Work task: In the data below, locate each line with the word "Technologien" and list it.

== Data in this exercise

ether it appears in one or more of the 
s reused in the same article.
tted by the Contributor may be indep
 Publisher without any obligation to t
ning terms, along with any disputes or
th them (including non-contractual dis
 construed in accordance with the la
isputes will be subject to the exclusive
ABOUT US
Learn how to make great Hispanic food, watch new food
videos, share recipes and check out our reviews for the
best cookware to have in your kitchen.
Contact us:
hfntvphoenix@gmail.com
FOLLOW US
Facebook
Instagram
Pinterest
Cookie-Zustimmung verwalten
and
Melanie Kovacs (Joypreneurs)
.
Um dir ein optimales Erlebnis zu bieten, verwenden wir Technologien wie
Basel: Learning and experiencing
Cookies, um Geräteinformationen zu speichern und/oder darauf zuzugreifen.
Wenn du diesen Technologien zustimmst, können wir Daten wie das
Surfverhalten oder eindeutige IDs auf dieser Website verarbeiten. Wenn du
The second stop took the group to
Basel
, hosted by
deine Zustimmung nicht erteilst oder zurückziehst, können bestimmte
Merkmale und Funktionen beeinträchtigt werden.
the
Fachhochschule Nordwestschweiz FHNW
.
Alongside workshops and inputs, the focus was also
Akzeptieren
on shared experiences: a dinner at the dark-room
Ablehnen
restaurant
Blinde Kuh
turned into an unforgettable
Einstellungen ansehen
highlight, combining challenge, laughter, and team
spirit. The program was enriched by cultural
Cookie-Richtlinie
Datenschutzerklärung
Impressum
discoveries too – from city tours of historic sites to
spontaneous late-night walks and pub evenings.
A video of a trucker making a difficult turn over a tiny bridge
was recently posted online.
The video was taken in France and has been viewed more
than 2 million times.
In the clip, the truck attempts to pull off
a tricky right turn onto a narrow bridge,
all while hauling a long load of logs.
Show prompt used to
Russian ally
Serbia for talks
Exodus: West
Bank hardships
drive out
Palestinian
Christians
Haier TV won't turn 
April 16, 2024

====

Task solution:
Um dir ein optimales Erlebnis zu bieten, verwenden wir Technologien wie
Wenn du diesen Technologien zustimmst, können wir Daten wie das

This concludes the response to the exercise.